■ Saved entries
####

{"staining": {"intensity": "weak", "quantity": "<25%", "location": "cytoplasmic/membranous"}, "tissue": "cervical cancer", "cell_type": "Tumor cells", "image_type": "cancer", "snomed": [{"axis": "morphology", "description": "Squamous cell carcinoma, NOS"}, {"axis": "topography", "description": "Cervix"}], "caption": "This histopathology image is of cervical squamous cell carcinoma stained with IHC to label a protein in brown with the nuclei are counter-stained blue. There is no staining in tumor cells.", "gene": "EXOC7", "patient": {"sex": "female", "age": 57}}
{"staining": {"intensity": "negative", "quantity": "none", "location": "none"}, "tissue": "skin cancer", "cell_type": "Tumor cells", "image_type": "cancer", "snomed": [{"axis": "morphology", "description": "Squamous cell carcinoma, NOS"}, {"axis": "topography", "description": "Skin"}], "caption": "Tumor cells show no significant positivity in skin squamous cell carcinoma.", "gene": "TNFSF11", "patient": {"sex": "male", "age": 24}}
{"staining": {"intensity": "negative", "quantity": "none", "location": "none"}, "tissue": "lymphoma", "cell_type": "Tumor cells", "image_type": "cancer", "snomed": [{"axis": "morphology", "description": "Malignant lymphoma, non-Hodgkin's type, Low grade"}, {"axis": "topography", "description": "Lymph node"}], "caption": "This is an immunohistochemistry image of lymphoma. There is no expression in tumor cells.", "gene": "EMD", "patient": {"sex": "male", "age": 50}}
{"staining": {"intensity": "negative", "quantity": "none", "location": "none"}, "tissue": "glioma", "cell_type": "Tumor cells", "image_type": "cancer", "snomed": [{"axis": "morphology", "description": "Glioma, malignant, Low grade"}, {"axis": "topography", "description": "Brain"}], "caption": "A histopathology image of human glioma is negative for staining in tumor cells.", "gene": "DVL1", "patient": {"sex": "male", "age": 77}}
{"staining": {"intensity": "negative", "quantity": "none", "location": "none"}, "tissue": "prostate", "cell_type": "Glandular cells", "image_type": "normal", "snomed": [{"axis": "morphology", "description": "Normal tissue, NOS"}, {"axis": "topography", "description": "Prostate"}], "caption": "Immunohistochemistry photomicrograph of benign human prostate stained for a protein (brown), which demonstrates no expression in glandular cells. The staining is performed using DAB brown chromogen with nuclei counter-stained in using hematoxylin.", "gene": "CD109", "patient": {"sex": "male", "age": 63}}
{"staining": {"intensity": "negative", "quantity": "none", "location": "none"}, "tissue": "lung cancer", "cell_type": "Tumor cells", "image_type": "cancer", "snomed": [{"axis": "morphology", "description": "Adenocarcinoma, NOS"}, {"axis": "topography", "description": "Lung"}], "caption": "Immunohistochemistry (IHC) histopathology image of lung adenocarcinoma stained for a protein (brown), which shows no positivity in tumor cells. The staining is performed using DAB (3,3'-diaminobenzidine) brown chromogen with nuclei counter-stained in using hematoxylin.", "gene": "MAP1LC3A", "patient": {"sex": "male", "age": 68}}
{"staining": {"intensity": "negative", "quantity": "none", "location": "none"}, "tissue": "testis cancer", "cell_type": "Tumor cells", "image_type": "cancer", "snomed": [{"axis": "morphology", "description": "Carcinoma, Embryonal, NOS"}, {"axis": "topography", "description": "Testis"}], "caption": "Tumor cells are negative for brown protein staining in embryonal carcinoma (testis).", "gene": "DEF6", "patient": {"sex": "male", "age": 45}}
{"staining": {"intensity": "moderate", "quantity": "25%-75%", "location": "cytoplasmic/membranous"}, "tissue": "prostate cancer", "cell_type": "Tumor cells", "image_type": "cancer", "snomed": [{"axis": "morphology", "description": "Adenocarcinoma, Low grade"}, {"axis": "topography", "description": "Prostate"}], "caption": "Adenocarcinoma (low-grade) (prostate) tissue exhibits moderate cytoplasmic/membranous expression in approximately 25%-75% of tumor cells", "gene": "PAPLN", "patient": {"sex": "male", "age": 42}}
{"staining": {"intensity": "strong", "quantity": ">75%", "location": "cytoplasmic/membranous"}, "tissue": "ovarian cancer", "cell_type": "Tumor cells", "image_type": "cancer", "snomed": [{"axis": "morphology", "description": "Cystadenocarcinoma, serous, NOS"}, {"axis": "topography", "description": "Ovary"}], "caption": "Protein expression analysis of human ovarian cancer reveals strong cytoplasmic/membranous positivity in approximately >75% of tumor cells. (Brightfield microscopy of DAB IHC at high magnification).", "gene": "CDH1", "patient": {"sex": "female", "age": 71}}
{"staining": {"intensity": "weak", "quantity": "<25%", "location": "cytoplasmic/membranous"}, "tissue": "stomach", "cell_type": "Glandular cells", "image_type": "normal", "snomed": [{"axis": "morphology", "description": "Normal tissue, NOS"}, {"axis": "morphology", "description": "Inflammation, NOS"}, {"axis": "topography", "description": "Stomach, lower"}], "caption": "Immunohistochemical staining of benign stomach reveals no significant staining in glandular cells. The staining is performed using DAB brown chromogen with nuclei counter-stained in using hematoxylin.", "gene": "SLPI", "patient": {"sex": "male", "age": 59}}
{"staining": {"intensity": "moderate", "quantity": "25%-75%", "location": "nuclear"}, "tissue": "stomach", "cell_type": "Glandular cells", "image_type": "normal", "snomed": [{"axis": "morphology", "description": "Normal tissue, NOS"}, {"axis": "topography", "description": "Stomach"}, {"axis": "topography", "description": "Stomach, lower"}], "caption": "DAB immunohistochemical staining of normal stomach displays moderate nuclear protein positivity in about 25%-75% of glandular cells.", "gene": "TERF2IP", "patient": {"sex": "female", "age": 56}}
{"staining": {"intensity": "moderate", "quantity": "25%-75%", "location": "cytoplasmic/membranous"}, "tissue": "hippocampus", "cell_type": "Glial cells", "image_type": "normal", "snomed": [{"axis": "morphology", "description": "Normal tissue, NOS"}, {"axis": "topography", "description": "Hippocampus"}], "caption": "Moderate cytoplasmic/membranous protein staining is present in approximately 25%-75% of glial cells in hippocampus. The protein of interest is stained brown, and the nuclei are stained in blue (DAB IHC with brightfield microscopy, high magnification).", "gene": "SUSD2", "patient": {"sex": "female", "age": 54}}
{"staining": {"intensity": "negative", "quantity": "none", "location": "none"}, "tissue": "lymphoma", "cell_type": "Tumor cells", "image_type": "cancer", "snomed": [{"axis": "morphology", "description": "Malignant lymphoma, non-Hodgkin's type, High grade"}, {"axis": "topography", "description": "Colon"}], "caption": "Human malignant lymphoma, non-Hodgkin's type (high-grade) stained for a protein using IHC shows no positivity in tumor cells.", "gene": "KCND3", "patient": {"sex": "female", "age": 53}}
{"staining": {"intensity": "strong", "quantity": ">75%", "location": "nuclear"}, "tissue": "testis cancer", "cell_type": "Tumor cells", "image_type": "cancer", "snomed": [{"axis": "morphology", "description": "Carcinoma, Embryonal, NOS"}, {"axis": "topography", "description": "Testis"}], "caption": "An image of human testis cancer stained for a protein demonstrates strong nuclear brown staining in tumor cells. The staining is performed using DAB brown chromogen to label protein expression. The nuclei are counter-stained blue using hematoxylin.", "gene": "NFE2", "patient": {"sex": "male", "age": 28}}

####

Restate the records exactly. Leave nothing out.

■ SOLUTION FOR THIS TASK
{"staining": {"intensity": "weak", "quantity": "<25%", "location": "cytoplasmic/membranous"}, "tissue": "cervical cancer", "cell_type": "Tumor cells", "image_type": "cancer", "snomed": [{"axis": "morphology", "description": "Squamous cell carcinoma, NOS"}, {"axis": "topography", "description": "Cervix"}], "caption": "This histopathology image is of cervical squamous cell carcinoma stained with IHC to label a protein in brown with the nuclei are counter-stained blue. There is no staining in tumor cells.", "gene": "EXOC7", "patient": {"sex": "female", "age": 57}}
{"staining": {"intensity": "negative", "quantity": "none", "location": "none"}, "tissue": "skin cancer", "cell_type": "Tumor cells", "image_type": "cancer", "snomed": [{"axis": "morphology", "description": "Squamous cell carcinoma, NOS"}, {"axis": "topography", "description": "Skin"}], "caption": "Tumor cells show no significant positivity in skin squamous cell carcinoma.", "gene": "TNFSF11", "patient": {"sex": "male", "age": 24}}
{"staining": {"intensity": "negative", "quantity": "none", "location": "none"}, "tissue": "lymphoma", "cell_type": "Tumor cells", "image_type": "cancer", "snomed": [{"axis": "morphology", "description": "Malignant lymphoma, non-Hodgkin's type, Low grade"}, {"axis": "topography", "description": "Lymph node"}], "caption": "This is an immunohistochemistry image of lymphoma. There is no expression in tumor cells.", "gene": "EMD", "patient": {"sex": "male", "age": 50}}
{"staining": {"intensity": "negative", "quantity": "none", "location": "none"}, "tissue": "glioma", "cell_type": "Tumor cells", "image_type": "cancer", "snomed": [{"axis": "morphology", "description": "Glioma, malignant, Low grade"}, {"axis": "topography", "description": "Brain"}], "caption": "A histopathology image of human glioma is negative for staining in tumor cells.", "gene": "DVL1", "patient": {"sex": "male", "age": 77}}
{"staining": {"intensity": "negative", "quantity": "none", "location": "none"}, "tissue": "prostate", "cell_type": "Glandular cells", "image_type": "normal", "snomed": [{"axis": "morphology", "description": "Normal tissue, NOS"}, {"axis": "topography", "description": "Prostate"}], "caption": "Immunohistochemistry photomicrograph of benign human prostate stained for a protein (brown), which demonstrates no expression in glandular cells. The staining is performed using DAB brown chromogen with nuclei counter-stained in using hematoxylin.", "gene": "CD109", "patient": {"sex": "male", "age": 63}}
{"staining": {"intensity": "negative", "quantity": "none", "location": "none"}, "tissue": "lung cancer", "cell_type": "Tumor cells", "image_type": "cancer", "snomed": [{"axis": "morphology", "description": "Adenocarcinoma, NOS"}, {"axis": "topography", "description": "Lung"}], "caption": "Immunohistochemistry (IHC) histopathology image of lung adenocarcinoma stained for a protein (brown), which shows no positivity in tumor cells. The staining is performed using DAB (3,3'-diaminobenzidine) brown chromogen with nuclei counter-stained in using hematoxylin.", "gene": "MAP1LC3A", "patient": {"sex": "male", "age": 68}}
{"staining": {"intensity": "negative", "quantity": "none", "location": "none"}, "tissue": "testis cancer", "cell_type": "Tumor cells", "image_type": "cancer", "snomed": [{"axis": "morphology", "description": "Carcinoma, Embryonal, NOS"}, {"axis": "topography", "description": "Testis"}], "caption": "Tumor cells are negative for brown protein staining in embryonal carcinoma (testis).", "gene": "DEF6", "patient": {"sex": "male", "age": 45}}
{"staining": {"intensity": "moderate", "quantity": "25%-75%", "location": "cytoplasmic/membranous"}, "tissue": "prostate cancer", "cell_type": "Tumor cells", "image_type": "cancer", "snomed": [{"axis": "morphology", "description": "Adenocarcinoma, Low grade"}, {"axis": "topography", "description": "Prostate"}], "caption": "Adenocarcinoma (low-grade) (prostate) tissue exhibits moderate cytoplasmic/membranous expression in approximately 25%-75% of tumor cells", "gene": "PAPLN", "patient": {"sex": "male", "age": 42}}
{"staining": {"intensity": "strong", "quantity": ">75%", "location": "cytoplasmic/membranous"}, "tissue": "ovarian cancer", "cell_type": "Tumor cells", "image_type": "cancer", "snomed": [{"axis": "morphology", "description": "Cystadenocarcinoma, serous, NOS"}, {"axis": "topography", "description": "Ovary"}], "caption": "Protein expression analysis of human ovarian cancer reveals strong cytoplasmic/membranous positivity in approximately >75% of tumor cells. (Brightfield microscopy of DAB IHC at high magnification).", "gene": "CDH1", "patient": {"sex": "female", "age": 71}}
{"staining": {"intensity": "weak", "quantity": "<25%", "location": "cytoplasmic/membranous"}, "tissue": "stomach", "cell_type": "Glandular cells", "image_type": "normal", "snomed": [{"axis": "morphology", "description": "Normal tissue, NOS"}, {"axis": "morphology", "description": "Inflammation, NOS"}, {"axis": "topography", "description": "Stomach, lower"}], "caption": "Immunohistochemical staining of benign stomach reveals no significant staining in glandular cells. The staining is performed using DAB brown chromogen with nuclei counter-stained in using hematoxylin.", "gene": "SLPI", "patient": {"sex": "male", "age": 59}}
{"staining": {"intensity": "moderate", "quantity": "25%-75%", "location": "nuclear"}, "tissue": "stomach", "cell_type": "Glandular cells", "image_type": "normal", "snomed": [{"axis": "morphology", "description": "Normal tissue, NOS"}, {"axis": "topography", "description": "Stomach"}, {"axis": "topography", "description": "Stomach, lower"}], "caption": "DAB immunohistochemical staining of normal stomach displays moderate nuclear protein positivity in about 25%-75% of glandular cells.", "gene": "TERF2IP", "patient": {"sex": "female", "age": 56}}
{"staining": {"intensity": "moderate", "quantity": "25%-75%", "location": "cytoplasmic/membranous"}, "tissue": "hippocampus", "cell_type": "Glial cells", "image_type": "normal", "snomed": [{"axis": "morphology", "description": "Normal tissue, NOS"}, {"axis": "topography", "description": "Hippocampus"}], "caption": "Moderate cytoplasmic/membranous protein staining is present in approximately 25%-75% of glial cells in hippocampus. The protein of interest is stained brown, and the nuclei are stained in blue (DAB IHC with brightfield microscopy, high magnification).", "gene": "SUSD2", "patient": {"sex": "female", "age": 54}}
{"staining": {"intensity": "negative", "quantity": "none", "location": "none"}, "tissue": "lymphoma", "cell_type": "Tumor cells", "image_type": "cancer", "snomed": [{"axis": "morphology", "description": "Malignant lymphoma, non-Hodgkin's type, High grade"}, {"axis": "topography", "description": "Colon"}], "caption": "Human malignant lymphoma, non-Hodgkin's type (high-grade) stained for a protein using IHC shows no positivity in tumor cells.", "gene": "KCND3", "patient": {"sex": "female", "age": 53}}
{"staining": {"intensity": "strong", "quantity": ">75%", "location": "nuclear"}, "tissue": "testis cancer", "cell_type": "Tumor cells", "image_type": "cancer", "snomed": [{"axis": "morphology", "description": "Carcinoma, Embryonal, NOS"}, {"axis": "topography", "description": "Testis"}], "caption": "An image of human testis cancer stained for a protein demonstrates strong nuclear brown staining in tumor cells. The staining is performed using DAB brown chromogen to label protein expression. The nuclei are counter-stained blue using hematoxylin.", "gene": "NFE2", "patient": {"sex": "male", "age": 28}}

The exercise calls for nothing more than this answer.